Here are what a few long-time professional theologians say about it. They will keep your thoughts in order—or show you how much a mystery the Trinity is!
Don’t feel frustrated if you have to read this post several times. Tough ideas are difficult in the first, second or third rounds of study—or more rounds! But gradually you will get it.
These are some of the theologians.
Let’s start with the simplest excerpt:
Elmer L. Towns:
Christians believe in one God in three persons: Father, Son, and Holy Spirit. Each member of this Trinity is God and works in our lives as Christians. As God, each is worthy of our worship and deserving of our obedience. They have revealed themselves and what they expect of us in the Bible. The desire of every Christian ought to be to love, worship, and obey the Triune God (p. 99)
Translation: God is one in essence (monotheism) and reveals himself in Scripture in three persons (trinitarian monotheism). Our response to the Father, Son, and Holy Spirit living, acting and moving in us as one God is to love, worship, and obey him.
I hope people memorize Town’s short paragraph, especially the first sentence.
Pentecostal theologian French Arrington:
God is a unified being. There is not just one but three persons in the Godhead. There is the Father who is the Creator and source of all things. There is the Son who redeems us. There is the Holy Spirit who regenerates, sanctifies, and fills us with His power. Each has his own identity. The distinct identity of each was evident at the baptism of Jesus. The Son of God was standing in the Joran [River]. He was anointed by the Holy Spirit, who came upon Him in the form of a dove, and the Father spoke from heaven (Luke 3:21, 22). (vol. 1, p. 137)
Translation: One God in three persons—Father-, Son, and Holy Spirit—who share the same essence but have different roles in relating to their creation.
Reformed theologian Louis Berkhof:
It is generally admitted that the word “persons” is but an imperfect expression of the idea [of the Trinity existing as the Father, Son, and Holy Spirit]. In common parlance it [“person”] denotes a separate rational and moral individual, possessed of self-consciousness, and conscious of his identity amid changes. Experience teaches that where you have a person, you also have a distinct individual essence.
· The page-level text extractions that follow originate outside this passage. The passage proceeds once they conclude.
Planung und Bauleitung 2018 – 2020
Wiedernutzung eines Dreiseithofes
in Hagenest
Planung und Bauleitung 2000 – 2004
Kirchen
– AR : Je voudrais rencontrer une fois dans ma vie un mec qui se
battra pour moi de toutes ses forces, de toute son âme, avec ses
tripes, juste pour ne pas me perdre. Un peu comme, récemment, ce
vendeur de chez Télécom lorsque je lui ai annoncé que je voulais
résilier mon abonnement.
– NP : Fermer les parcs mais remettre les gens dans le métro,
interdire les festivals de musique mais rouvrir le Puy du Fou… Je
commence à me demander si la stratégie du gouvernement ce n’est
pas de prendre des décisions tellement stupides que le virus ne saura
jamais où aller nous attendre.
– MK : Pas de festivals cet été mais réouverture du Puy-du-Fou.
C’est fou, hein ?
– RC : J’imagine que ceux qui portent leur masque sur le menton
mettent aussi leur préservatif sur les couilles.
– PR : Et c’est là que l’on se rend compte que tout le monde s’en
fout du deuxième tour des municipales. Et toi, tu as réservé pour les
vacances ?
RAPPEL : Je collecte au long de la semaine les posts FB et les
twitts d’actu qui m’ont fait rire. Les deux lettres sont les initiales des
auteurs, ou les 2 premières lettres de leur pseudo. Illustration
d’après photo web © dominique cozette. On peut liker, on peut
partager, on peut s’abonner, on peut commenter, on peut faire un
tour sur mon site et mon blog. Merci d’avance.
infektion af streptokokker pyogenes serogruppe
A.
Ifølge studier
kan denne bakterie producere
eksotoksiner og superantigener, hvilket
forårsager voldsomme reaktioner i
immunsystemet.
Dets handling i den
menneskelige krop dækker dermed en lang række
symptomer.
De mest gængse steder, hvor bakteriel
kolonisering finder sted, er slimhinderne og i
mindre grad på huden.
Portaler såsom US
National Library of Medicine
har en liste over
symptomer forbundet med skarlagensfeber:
Every person is a distinct and separate individual, in whom human nature is individualized. But in God there are three individuals alongside of, and separate from, one another, but only personal self-distinctions within the Divine essence … which is one. (p. 87)
Translation: If you stand Abraham, Isaac and Jacob next to each other, they are separate persons and do not have a united, single essence. The trinitarian God does manifest or reveal himself in three persons, Father, Son, and Holy Spirit, but they have the identical essence (one God), which three humans persons cannot have. So the term person is inadequate, but it will have to do.
Presbyterian-Charismatic Renewal theologian J. Rodman Williams in outline:
God is one … in three persons … Father, Son, Holy Spirit … each person is God … One God in three persons … The persons of the Godhead are distinct,
Then he writes fully:
The Father is God, the Son is God, and the Holy Spirit is God. There are not three Gods, but only one. Christian faith is not tri-theistic. The Father is the one and only God, so likewise are the Son and Holy Spirit. Thus the Father is totally God, the Son is totally God, and the Holy Spirit is totally God: there is no depth, width, or breadth of the divine reality that is not fully Father, Son, and Holy Spirit. … Hence, Father, Son and Holy Spirit are the same essence. … Thus Father, Son, and Holy Spirit, while differing personally, do not differ essentially. The whole undivided essence belongs to each of the three persons. (vol. 1, pp. 83-90)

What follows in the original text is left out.